> **Work to be completed**
Your output should be the full listing, unchanged.

> **The data**
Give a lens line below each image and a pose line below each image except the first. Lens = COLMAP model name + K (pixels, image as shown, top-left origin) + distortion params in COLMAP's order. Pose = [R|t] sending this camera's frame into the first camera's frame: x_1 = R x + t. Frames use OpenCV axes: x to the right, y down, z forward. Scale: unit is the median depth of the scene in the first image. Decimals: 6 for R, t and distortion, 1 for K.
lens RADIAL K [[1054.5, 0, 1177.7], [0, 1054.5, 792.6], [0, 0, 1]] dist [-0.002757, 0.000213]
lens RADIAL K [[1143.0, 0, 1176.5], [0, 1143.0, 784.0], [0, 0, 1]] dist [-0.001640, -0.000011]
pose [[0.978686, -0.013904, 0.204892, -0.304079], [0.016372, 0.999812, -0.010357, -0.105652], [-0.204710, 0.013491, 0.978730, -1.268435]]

> **Solution for this problem**
Give a lens line below each image and a pose line below each image except the first. Lens = COLMAP model name + K (pixels, image as shown, top-left origin) + distortion params in COLMAP's order. Pose = [R|t] sending this camera's frame into the first camera's frame: x_1 = R x + t. Frames use OpenCV axes: x to the right, y down, z forward. Scale: unit is the median depth of the scene in the first image. Decimals: 6 for R, t and distortion, 1 for K.
lens RADIAL K [[1054.5, 0, 1177.7], [0, 1054.5, 792.6], [0, 0, 1]] dist [-0.002757, 0.000213]
lens RADIAL K [[1143.0, 0, 1176.5], [0, 1143.0, 784.0], [0, 0, 1]] dist [-0.001640, -0.000011]
pose [[0.978686, -0.013904, 0.204892, -0.304079], [0.016372, 0.999812, -0.010357, -0.105652], [-0.204710, 0.013491, 0.978730, -1.268435]]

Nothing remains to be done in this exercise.